Garry at ZipWorld in a charity T-shirt standing in front of a rock wall. Ex-RAF blind veteran Garry Morrison, aged 36, originally from Northern Ireland but now living in Scotland broke his spine in two places in a parachute accident in 2003.  He says, “I did 494 successful jumps and then I had a bad one. I was 23 and had to learn to walk again.  I had 14 operations and was in rehab for 4 years”.


In 2015 Garry lost his sight following a bout of chicken pox.  He explains, “After leaving the RAF I was working on offshore oil rigs, doing crazy shifts, and was absolutely exhausted and run down.  I was unwell but as I thought I had chicken pox as a child I did not take it seriously until my sight started going”. Garry lost his sight in his left eye, swiftly followed by his right, and is now totally blind.

"I was absolutely devastated. I had always been really independent, really active, enjoying sports, and particularly running, and I thought now I will have to rely on people to do everything for me."

He joined Blind Veterans UK at the end of last year and went to our Working-Age Members Conference in March this year and that, he said, “Was life changing.  Fantastic.  An amazing experience”.  Garry found that among other blind veterans he was able to ask all the daft questions he had such as, “How do you put toothpaste on your toothbrush?!

"The camaraderie was like being back in the RAF."

Garry had not climbed in 12 years but as part a week’s stay at our Llandudno centre he was encouraged to try climbing. He found it was something he could do, enjoyed doing, and actually was very good at.

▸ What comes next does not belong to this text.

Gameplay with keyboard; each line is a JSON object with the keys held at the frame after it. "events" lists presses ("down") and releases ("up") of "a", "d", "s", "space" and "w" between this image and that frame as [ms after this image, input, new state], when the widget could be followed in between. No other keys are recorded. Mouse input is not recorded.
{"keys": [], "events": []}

Garry Morrison indoor rock climbing, low on wall, looking back over his sholder

Now he trains at least three times a week in the gym, concentrating on his leg and arm muscles, but he says, “Climbing is as much about mental strength as physical.  It is about tackling challenges and keeping going on, even when frustrated, keeping a cool head“, which he admits initially he found very hard to do.

Recently Garry took part in the BMC Para Climbing Event at Castle Climbing Wall in London. He was accompanied by Lee, one of the charity’s sports and recreation instructors. Garry has further competitions scheduled for November and December and we'll be keeping a close eye on his progress.

Garry tired after a big climb, lying on the ground recovering with a smile on his face.Garry’s goals for the future?  In his words, “to be part of the Team GB climbing team”.  We're sure with your determination Garry, you might just get there too. Good luck and well done!